Verilen görev 1 >> Aşağıdaki kayıtlarda "genus: Lerema" bulunan satırdan başlayıp "genus: Tapinanthus" bulunan satırdan sonra durarak bu satırları No ve Satır sütunlu bir Markdown tablosu olarak düzenleyin: No sütununa sıra numarasını, Satır sütununa satırın kendisini yazın, boş satırları ve resimleri dışarıda bırakın.

----- Seçilen metin -----

Pamukkale Üniversitesi’nde rektör adayları tek tek gün yüzüne çıkmaya başladıkça çeşitli yazılar, haberler, spekülasyonlar da çıkmaya devam ediyor. Herkes hem nalına hem de mıhına vuruyor. Rektör kim olursa aman haa, “Bak ben seni destekledim” diyecek cinsten hepsi…
Geçtiğimiz hafta yazdığım “Bilim insanı rektör olsun, biat insanı değil” adlı köşe yazımda da belirttiğim gibi, üniversitemize yakışacak dünya vizyonu olan, üniversitemizi projelerle, ilimle, bilimle gündeme getirecek biri rektör olsun dedik. Sanki biz bunları yazmadık, özelden, “Yok onu mu dediniz, bunu mu dediniz” gibi mesajlar geldi… Ben hiçbir isim vermedim, hiçbir kişiyi tarif etmedim. Lütfen yazımı tekrar tekrar gözden geçirin. Ben üniversiteden nemalanacak biri değilim, isim asla veremem. Nemalanacak olsam zamanında bana gelen afaki teklifleri kabul ederdim ki, gelen ilanları bile kabul etmedim.

----- Listelenen kayıtlar -----

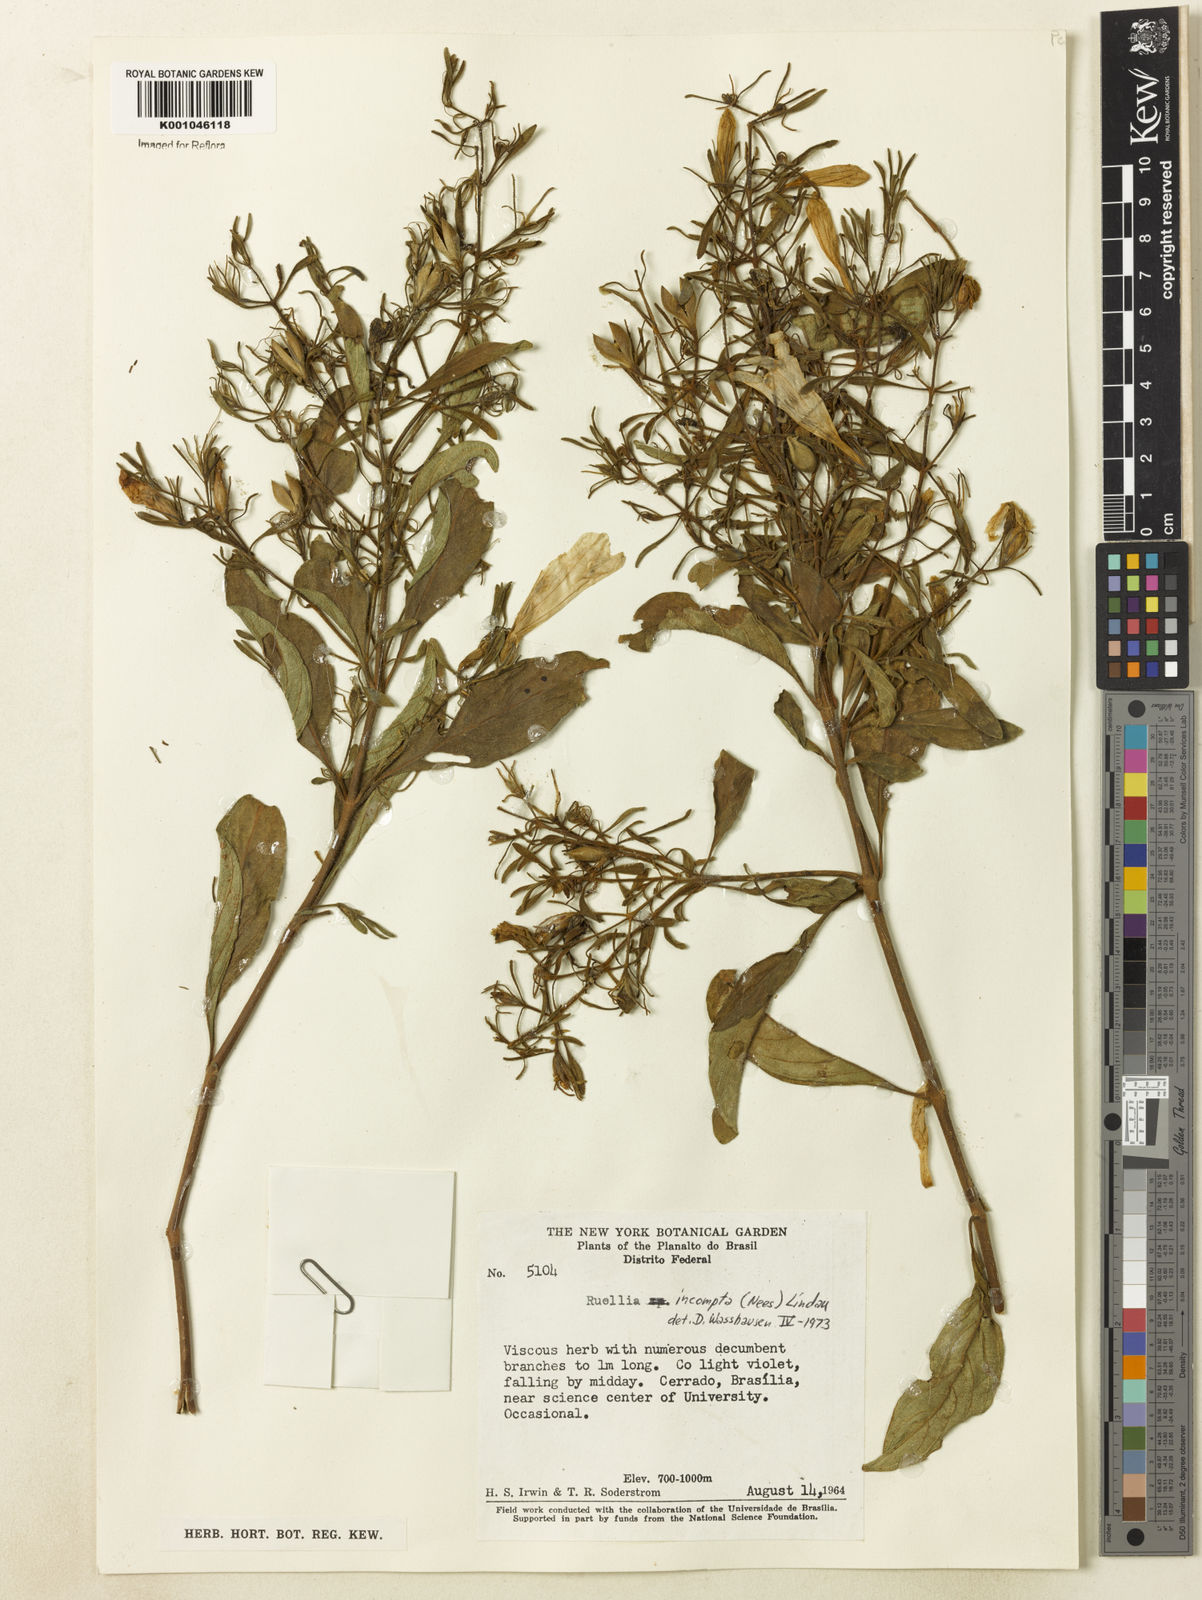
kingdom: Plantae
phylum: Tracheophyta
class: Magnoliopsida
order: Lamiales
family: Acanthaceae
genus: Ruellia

-----
----- Listelenen kayıtlar -----

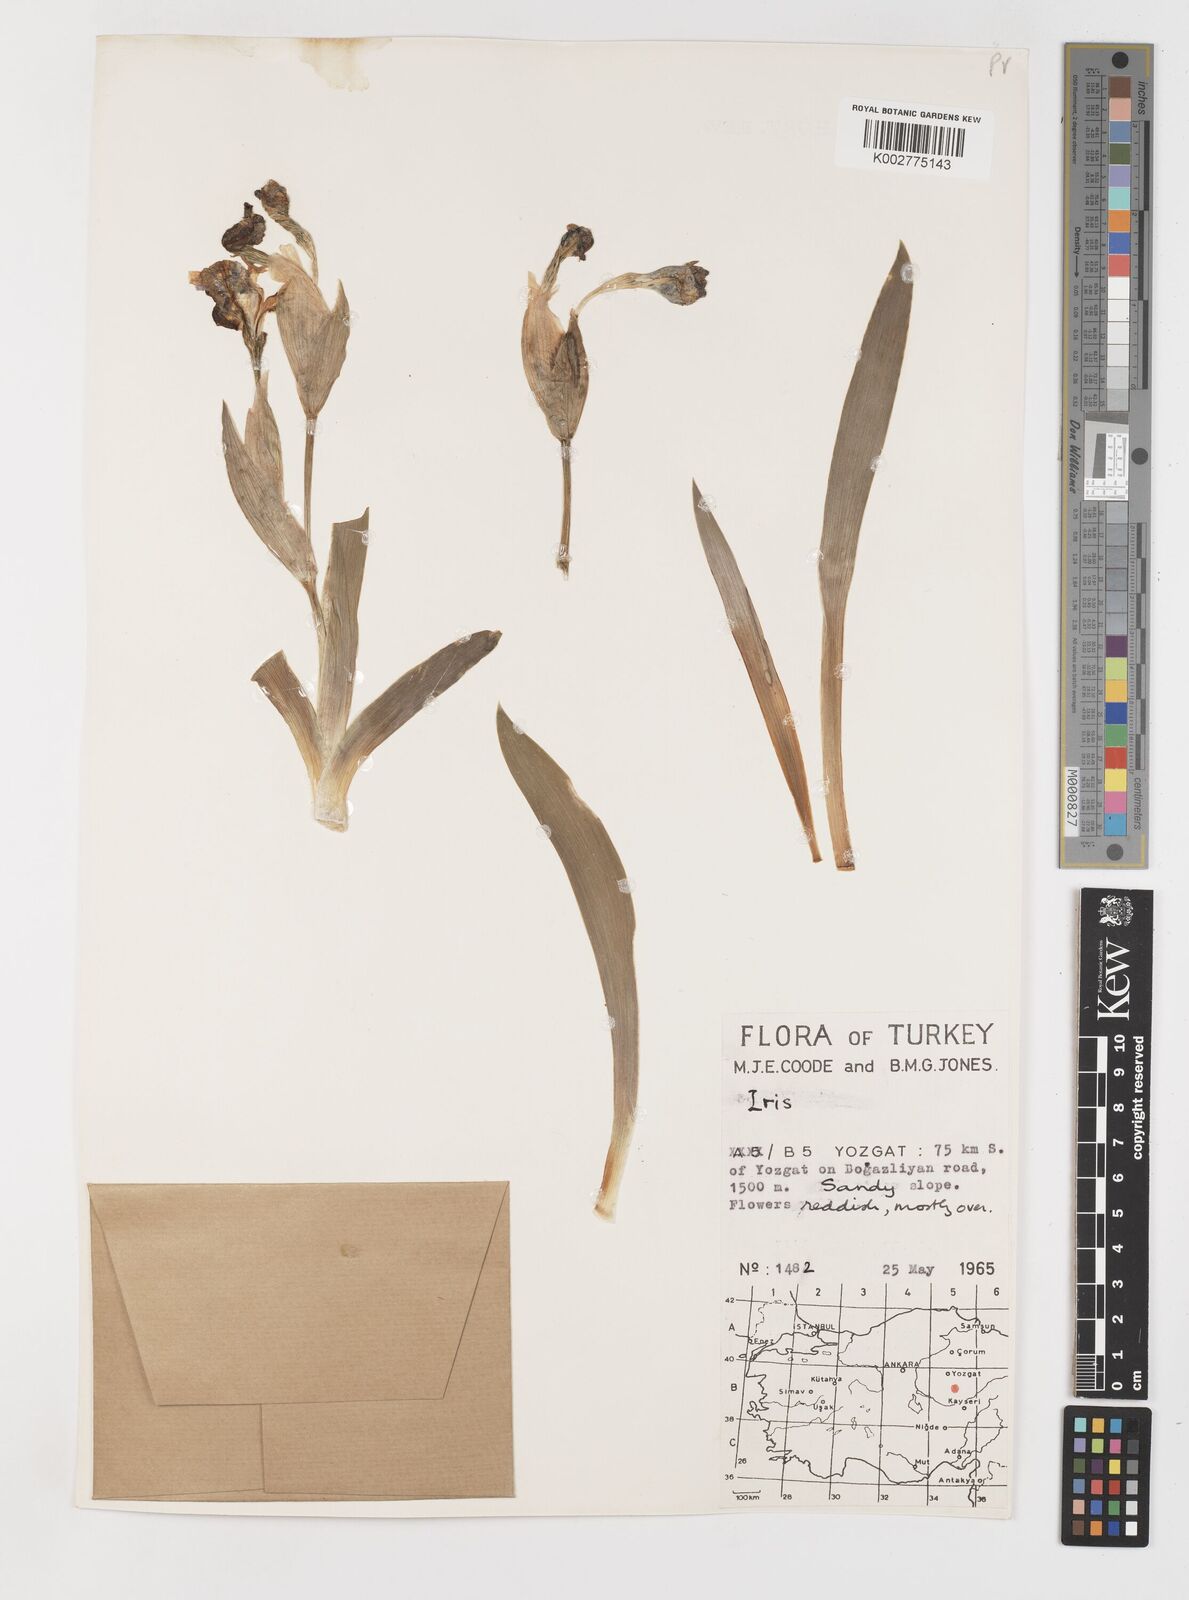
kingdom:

-----
----- Listelenen kayıtlar -----

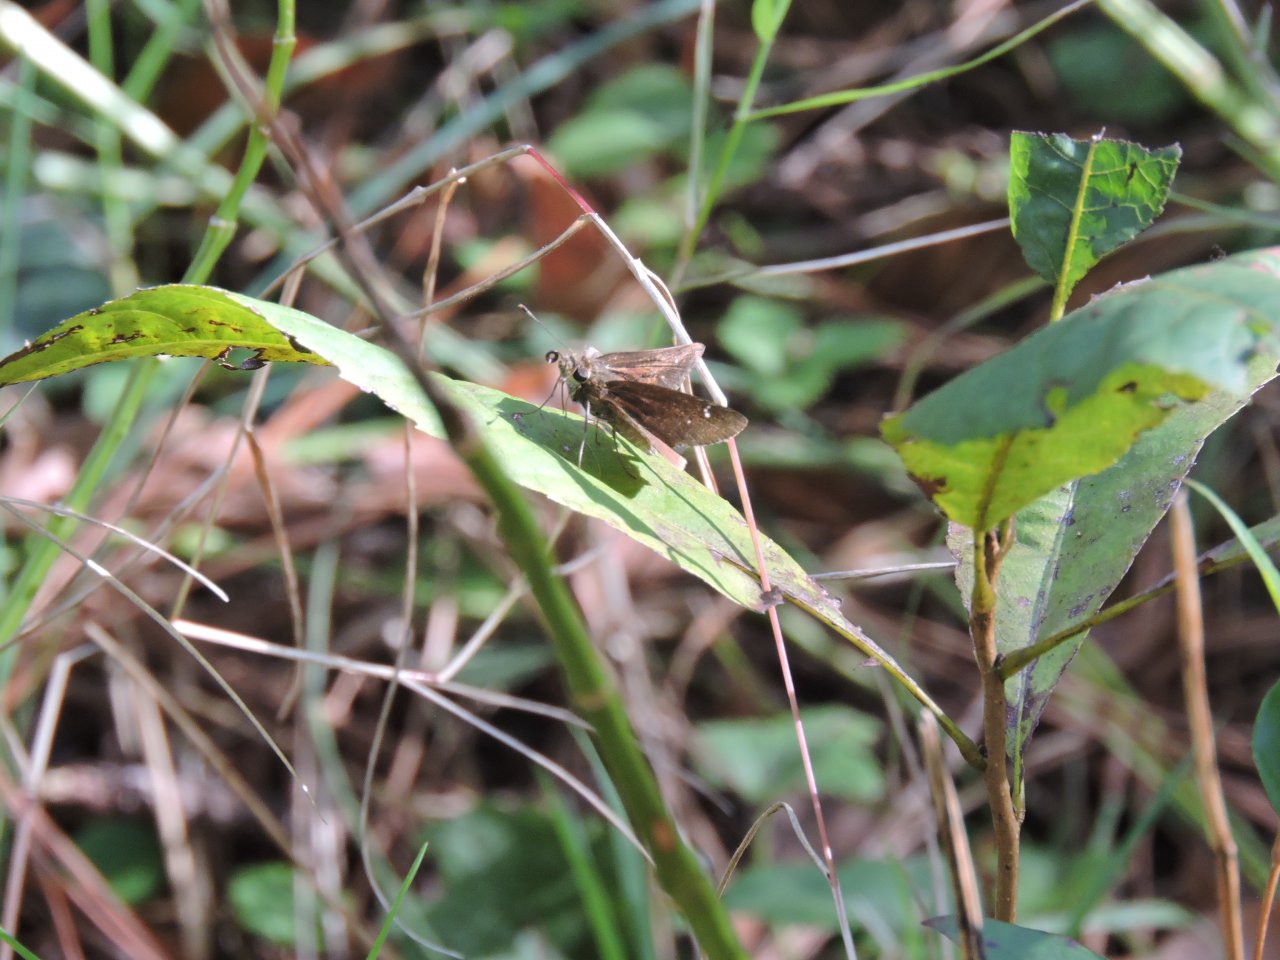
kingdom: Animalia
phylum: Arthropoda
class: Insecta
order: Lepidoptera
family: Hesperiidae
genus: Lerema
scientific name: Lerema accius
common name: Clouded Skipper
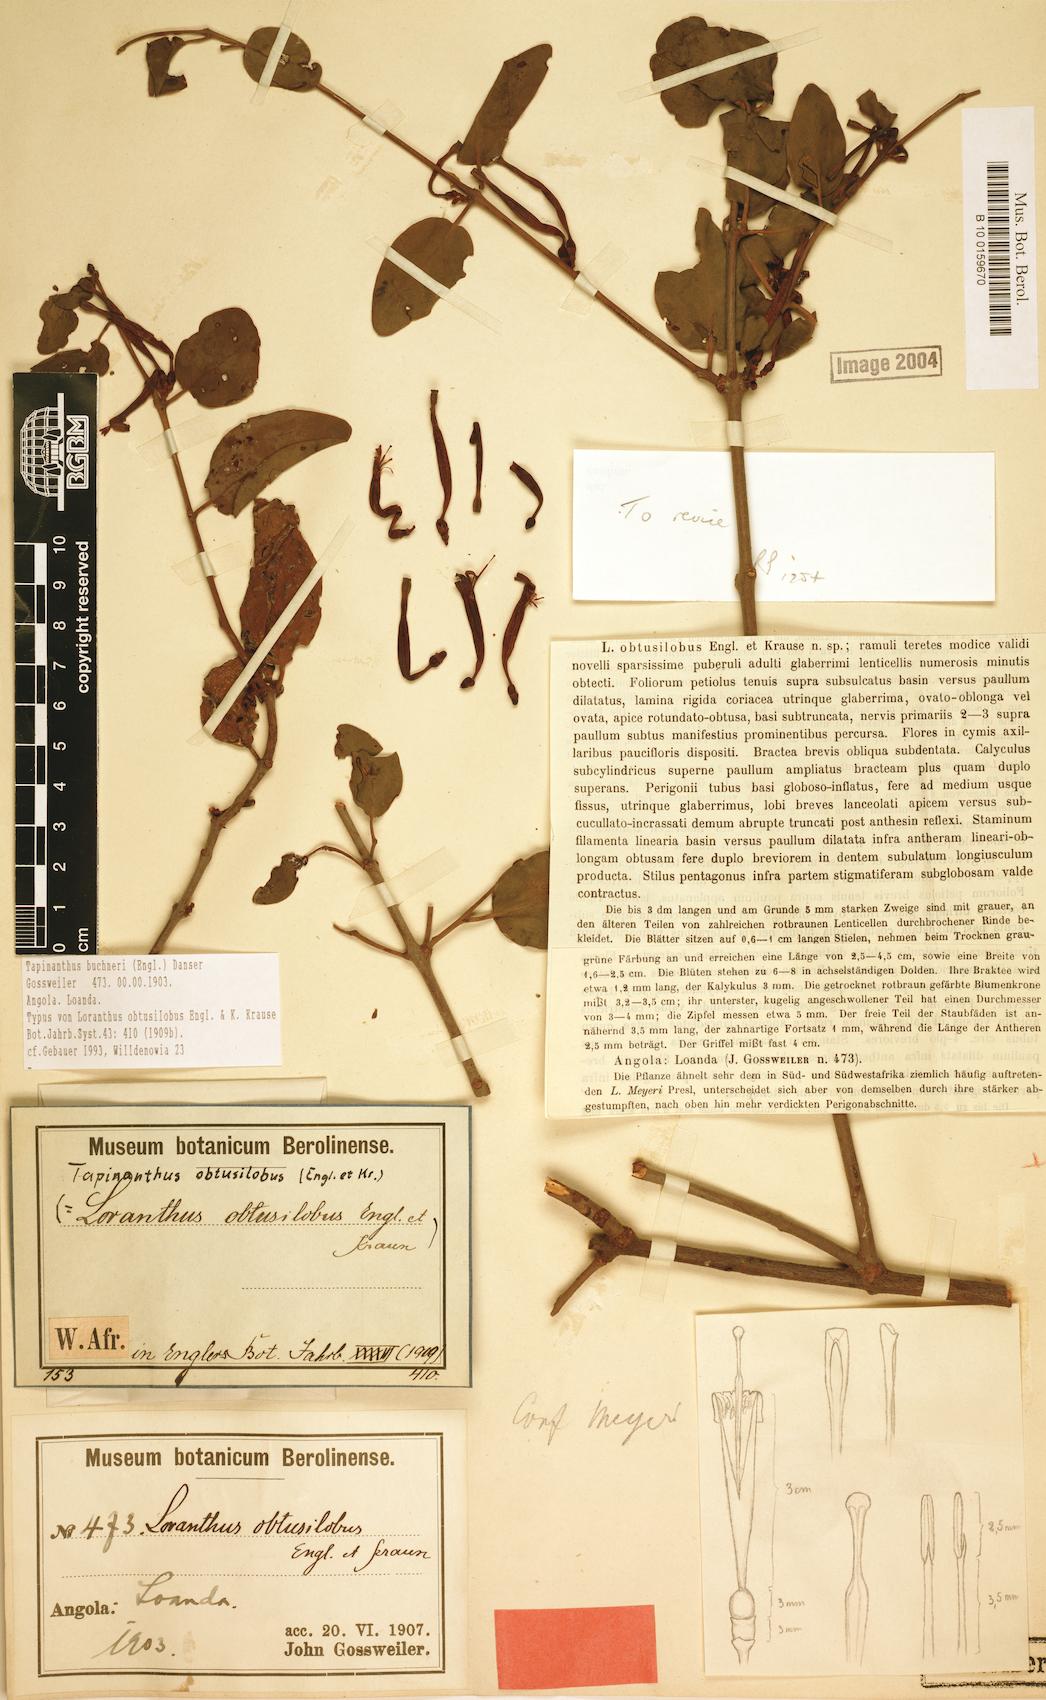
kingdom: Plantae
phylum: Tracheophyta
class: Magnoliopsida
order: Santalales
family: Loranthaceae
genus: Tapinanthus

-----

Verilen görev 2 >> Yukarıdaki seçilen metinden "Pamukkale Üniversitesi’nde rektör" sözcüklerinin geçtiği yerden başlayıp "bile kabul etmedim." sözcüklerinden sonra durarak o bölümü harfi harfine yazıya geçirin.

Doğru cevap 1 >>
| No | Satır |
|---|---|
| 1 | genus: Lerema |
| 2 | scientific name: Lerema accius |
| 3 | common name: Clouded Skipper |
| 4 | kingdom: Plantae |
| 5 | phylum: Tracheophyta |
| 6 | class: Magnoliopsida |
| 7 | order: Santalales |
| 8 | family: Loranthaceae |
| 9 | genus: Tapinanthus |

Doğru cevap 2 >>
Pamukkale Üniversitesi’nde rektör adayları tek tek gün yüzüne çıkmaya başladıkça çeşitli yazılar, haberler, spekülasyonlar da çıkmaya devam ediyor. Herkes hem nalına hem de mıhına vuruyor. Rektör kim olursa aman haa, “Bak ben seni destekledim” diyecek cinsten hepsi…
Geçtiğimiz hafta yazdığım “Bilim insanı rektör olsun, biat insanı değil” adlı köşe yazımda da belirttiğim gibi, üniversitemize yakışacak dünya vizyonu olan, üniversitemizi projelerle, ilimle, bilimle gündeme getirecek biri rektör olsun dedik. Sanki biz bunları yazmadık, özelden, “Yok onu mu dediniz, bunu mu dediniz” gibi mesajlar geldi… Ben hiçbir isim vermedim, hiçbir kişiyi tarif etmedim. Lütfen yazımı tekrar tekrar gözden geçirin. Ben üniversiteden nemalanacak biri değilim, isim asla veremem. Nemalanacak olsam zamanında bana gelen afaki teklifleri kabul ederdim ki, gelen ilanları bile kabul etmedim.